**Source passage:**
Soon, Quantrill accompanied a large group of hometown friends in their quest to settle near Tuscarora Lake. However, neighbors soon began to notice Quantrill stealing goods out of other people's cabins and banished him from the community in January 1858. Soon thereafter, Quantrill signed on as a teamster with the US Army expedition heading to Salt Lake City, Utah in early 1858. Quantrill's journey out west is little known except that he excelled at poker. Quantrill racked up piles of winnings by playing the game against his comrades at Fort Bridger but lost it all on one hand, leaving him broke. Quantrill then joined a group of Missouri ruffians and became a drifter. The group helped protect pro-slavery Missouri farmers from the Jayhawkers for pay and slept wherever they could find lodging. Quantrill traveled back to Utah and then to Colorado but returned in less than a year to Lawrence, Kansas, in 1859 where he taught at a schoolhouse until it closed in 1860. Quantrill then partnered with brigands and turned to cattle rustling and anything else to earn him money. Quantrill also learned the profitability of capturing runaway slaves and devised plans to use free black men as bait for runaway slaves, whom he subsequently captured and returned to their enslavers in exchange for reward money.
Before 1860, Quantrill appeared to oppose slavery. He wrote to his good friend W.W. Scott in January 1858 that the Lecompton Constitution was a "swindle" and that James Henry Lane, a Northern sympathizer, was "as good a man as we have here". He also called the Democrats "the worst men we have for they are all rascals, for no one can be a democrat here without being one". However, in February 1860, Quantrill wrote a letter to his mother that expressed his views on the anti-slavery supporters. Quantrill told her that slavery was right and that he detested Jim Lane. He said that the hanging of John Brown had been too good for him and that "the devil has got unlimited sway over this territory, and will hold it until we have a better set of man and society generally."

**Task statement:**
Answer these questions using the passage on Quantrill:
1. In what month and year was Quantrill banished from the community near Tuscarora Lake?
2. At what fort did Quantrill lose all his poker winnings on one hand?
3. In his February 1860 letter to his mother, what did Quantrill say about the hanging of John Brown?

**Records provided:**

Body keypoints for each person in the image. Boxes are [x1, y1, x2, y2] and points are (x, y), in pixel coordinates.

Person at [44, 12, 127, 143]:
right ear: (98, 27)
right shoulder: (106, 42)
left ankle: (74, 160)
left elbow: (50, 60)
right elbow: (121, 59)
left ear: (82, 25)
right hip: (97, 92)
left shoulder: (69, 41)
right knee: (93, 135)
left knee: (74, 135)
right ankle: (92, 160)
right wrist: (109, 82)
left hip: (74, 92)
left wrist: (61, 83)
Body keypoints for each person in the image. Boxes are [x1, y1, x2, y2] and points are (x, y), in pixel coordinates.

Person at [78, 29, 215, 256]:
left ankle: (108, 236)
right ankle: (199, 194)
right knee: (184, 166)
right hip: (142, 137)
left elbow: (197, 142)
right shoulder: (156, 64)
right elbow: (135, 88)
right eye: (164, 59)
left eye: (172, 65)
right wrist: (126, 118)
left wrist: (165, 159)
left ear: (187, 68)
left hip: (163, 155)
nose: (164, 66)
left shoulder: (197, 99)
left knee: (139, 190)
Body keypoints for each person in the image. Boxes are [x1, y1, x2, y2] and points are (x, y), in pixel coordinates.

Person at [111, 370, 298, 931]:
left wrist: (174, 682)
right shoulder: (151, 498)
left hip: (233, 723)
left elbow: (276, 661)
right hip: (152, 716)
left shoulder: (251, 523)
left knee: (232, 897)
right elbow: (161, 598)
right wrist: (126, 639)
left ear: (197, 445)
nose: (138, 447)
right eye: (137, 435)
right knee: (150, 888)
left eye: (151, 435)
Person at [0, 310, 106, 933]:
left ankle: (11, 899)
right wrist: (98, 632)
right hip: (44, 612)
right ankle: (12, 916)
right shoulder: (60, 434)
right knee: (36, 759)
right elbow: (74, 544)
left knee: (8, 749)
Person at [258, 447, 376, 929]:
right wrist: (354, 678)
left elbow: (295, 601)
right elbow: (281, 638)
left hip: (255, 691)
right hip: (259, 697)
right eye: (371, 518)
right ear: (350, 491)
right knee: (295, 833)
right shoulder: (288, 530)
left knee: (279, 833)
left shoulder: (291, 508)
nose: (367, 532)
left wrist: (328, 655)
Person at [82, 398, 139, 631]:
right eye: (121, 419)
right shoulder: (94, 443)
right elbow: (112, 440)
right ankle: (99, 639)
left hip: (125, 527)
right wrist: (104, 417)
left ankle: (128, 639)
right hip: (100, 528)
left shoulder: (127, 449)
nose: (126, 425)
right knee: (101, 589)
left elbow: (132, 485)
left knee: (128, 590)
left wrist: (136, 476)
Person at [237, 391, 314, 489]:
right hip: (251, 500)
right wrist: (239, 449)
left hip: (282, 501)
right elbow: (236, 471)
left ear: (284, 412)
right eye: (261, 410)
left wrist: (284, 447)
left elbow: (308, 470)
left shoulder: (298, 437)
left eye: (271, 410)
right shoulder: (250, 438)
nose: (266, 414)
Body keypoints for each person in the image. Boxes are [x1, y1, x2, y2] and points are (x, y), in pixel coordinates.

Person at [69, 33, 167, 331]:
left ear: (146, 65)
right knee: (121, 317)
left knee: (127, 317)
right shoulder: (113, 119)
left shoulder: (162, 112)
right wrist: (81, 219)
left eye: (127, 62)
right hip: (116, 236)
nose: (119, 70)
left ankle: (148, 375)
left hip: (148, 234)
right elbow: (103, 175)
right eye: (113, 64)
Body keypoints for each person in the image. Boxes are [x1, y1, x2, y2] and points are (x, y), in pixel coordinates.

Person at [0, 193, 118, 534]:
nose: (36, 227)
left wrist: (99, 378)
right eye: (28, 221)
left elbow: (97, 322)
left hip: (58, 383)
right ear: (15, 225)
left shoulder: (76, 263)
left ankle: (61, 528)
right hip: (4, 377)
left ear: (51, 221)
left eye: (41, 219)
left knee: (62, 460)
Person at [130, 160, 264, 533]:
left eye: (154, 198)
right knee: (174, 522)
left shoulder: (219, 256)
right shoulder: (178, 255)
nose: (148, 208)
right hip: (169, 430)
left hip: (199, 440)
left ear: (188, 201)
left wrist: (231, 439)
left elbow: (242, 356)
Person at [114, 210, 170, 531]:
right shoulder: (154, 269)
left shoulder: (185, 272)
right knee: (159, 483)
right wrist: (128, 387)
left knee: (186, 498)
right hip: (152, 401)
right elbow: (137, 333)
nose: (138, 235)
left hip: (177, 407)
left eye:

**Answer box:**
1. January 1858
2. Fort Bridger
3. He said it had been too good for him.